[Start of section]

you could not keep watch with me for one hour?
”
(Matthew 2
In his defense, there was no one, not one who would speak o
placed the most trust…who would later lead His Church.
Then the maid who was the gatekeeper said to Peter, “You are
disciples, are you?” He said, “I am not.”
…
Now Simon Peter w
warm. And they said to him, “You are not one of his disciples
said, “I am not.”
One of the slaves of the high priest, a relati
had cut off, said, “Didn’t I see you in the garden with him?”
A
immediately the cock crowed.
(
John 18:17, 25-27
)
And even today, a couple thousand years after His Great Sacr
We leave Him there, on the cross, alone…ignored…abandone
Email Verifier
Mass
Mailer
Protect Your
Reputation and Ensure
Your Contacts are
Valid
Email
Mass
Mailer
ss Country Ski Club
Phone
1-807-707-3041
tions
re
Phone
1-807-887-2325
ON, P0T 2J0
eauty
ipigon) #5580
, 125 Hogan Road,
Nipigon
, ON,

[End of section]
[Start of section]

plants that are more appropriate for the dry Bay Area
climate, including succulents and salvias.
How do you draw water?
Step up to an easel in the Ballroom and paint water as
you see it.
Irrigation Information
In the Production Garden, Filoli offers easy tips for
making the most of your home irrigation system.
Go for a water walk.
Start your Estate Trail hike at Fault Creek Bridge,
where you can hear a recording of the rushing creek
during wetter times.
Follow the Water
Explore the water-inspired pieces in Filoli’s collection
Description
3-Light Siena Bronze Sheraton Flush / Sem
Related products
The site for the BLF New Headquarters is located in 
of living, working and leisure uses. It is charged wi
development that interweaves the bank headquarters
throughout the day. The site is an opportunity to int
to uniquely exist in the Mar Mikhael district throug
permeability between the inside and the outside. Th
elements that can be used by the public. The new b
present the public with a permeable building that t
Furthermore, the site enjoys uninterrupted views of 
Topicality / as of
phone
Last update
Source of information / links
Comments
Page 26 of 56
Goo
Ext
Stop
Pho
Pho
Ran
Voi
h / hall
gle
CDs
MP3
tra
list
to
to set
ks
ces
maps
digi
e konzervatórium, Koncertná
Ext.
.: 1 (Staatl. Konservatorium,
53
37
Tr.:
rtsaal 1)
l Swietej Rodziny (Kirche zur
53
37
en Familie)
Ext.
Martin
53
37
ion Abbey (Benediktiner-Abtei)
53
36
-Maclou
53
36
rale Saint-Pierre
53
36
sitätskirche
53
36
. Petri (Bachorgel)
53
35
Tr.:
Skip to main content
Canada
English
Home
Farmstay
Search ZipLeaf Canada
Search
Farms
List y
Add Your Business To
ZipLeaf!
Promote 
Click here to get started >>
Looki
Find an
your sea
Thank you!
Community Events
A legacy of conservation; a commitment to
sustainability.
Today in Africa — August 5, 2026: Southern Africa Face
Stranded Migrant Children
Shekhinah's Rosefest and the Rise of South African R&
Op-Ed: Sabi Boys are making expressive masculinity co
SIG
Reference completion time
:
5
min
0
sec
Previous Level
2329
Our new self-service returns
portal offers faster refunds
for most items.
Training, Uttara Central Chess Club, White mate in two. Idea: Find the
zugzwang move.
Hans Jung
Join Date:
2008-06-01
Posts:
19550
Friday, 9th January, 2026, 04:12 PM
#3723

[End of section]
[Start of section]

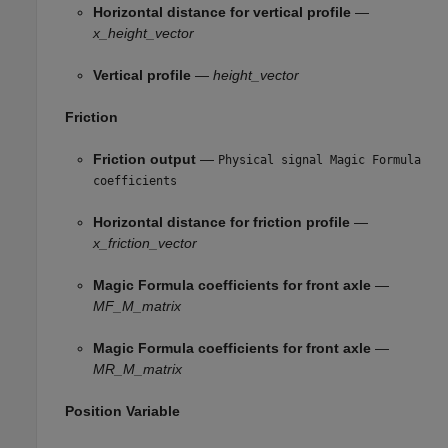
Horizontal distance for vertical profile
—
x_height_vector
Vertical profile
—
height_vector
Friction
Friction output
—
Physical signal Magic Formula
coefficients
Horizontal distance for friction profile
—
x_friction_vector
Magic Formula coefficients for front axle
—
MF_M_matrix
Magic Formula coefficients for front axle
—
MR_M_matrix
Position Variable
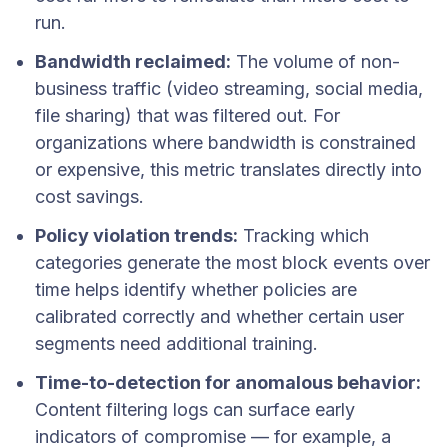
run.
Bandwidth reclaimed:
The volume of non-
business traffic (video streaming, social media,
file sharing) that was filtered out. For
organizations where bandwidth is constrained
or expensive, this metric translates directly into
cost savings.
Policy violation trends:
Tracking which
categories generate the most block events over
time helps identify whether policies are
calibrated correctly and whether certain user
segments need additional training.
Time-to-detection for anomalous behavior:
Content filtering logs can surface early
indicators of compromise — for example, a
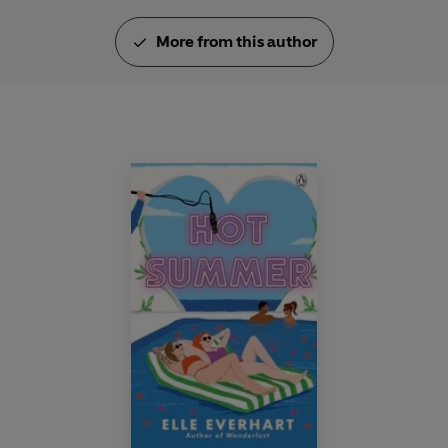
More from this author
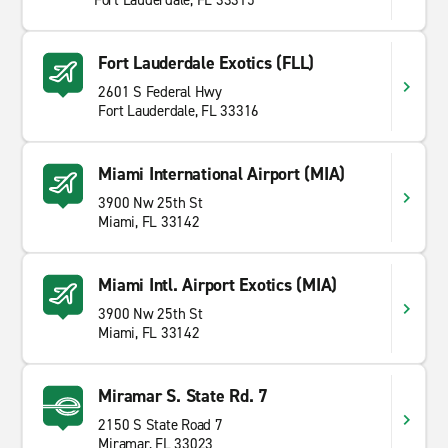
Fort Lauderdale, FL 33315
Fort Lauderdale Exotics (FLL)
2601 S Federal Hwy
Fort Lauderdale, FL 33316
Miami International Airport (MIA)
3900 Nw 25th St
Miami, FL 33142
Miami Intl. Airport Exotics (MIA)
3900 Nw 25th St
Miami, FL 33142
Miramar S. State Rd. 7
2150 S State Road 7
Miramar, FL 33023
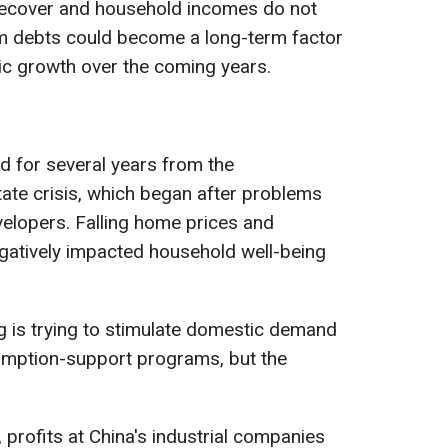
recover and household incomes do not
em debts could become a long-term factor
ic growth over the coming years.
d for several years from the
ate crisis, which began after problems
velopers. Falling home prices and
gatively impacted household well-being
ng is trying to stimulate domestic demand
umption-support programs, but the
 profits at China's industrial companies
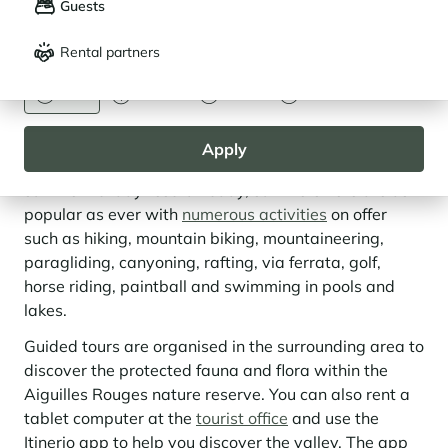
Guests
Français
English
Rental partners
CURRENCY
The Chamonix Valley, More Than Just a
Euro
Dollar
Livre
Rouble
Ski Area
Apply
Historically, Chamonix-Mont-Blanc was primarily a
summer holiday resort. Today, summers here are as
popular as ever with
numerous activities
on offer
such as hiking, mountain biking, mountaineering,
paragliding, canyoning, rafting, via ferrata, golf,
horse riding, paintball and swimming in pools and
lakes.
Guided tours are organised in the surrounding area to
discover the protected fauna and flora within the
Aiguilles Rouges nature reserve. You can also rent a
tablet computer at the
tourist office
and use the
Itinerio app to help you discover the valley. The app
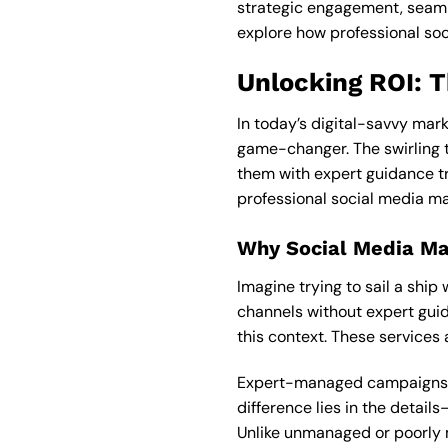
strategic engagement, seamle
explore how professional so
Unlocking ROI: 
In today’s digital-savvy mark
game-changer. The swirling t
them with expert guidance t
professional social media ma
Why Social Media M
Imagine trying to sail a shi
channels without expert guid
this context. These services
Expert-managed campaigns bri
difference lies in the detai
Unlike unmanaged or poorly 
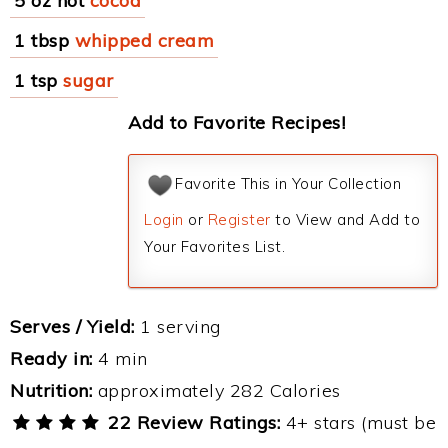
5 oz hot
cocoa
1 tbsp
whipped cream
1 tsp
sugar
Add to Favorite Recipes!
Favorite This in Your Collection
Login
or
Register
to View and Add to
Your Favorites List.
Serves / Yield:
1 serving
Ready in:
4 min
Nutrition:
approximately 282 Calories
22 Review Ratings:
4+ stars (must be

[End of section]

What to do:
Can you reproduce word for word the lines of the items, starting at the line that contains "More from this author" and stopping after the line that contains "Miramar, FL 33023", with the pictures left out?

Answer section:
More from this author
Fort Lauderdale, FL 33315
Fort Lauderdale Exotics (FLL)
2601 S Federal Hwy
Fort Lauderdale, FL 33316
Miami International Airport (MIA)
3900 Nw 25th St
Miami, FL 33142
Miami Intl. Airport Exotics (MIA)
3900 Nw 25th St
Miami, FL 33142
Miramar S. State Rd. 7
2150 S State Road 7
Miramar, FL 33023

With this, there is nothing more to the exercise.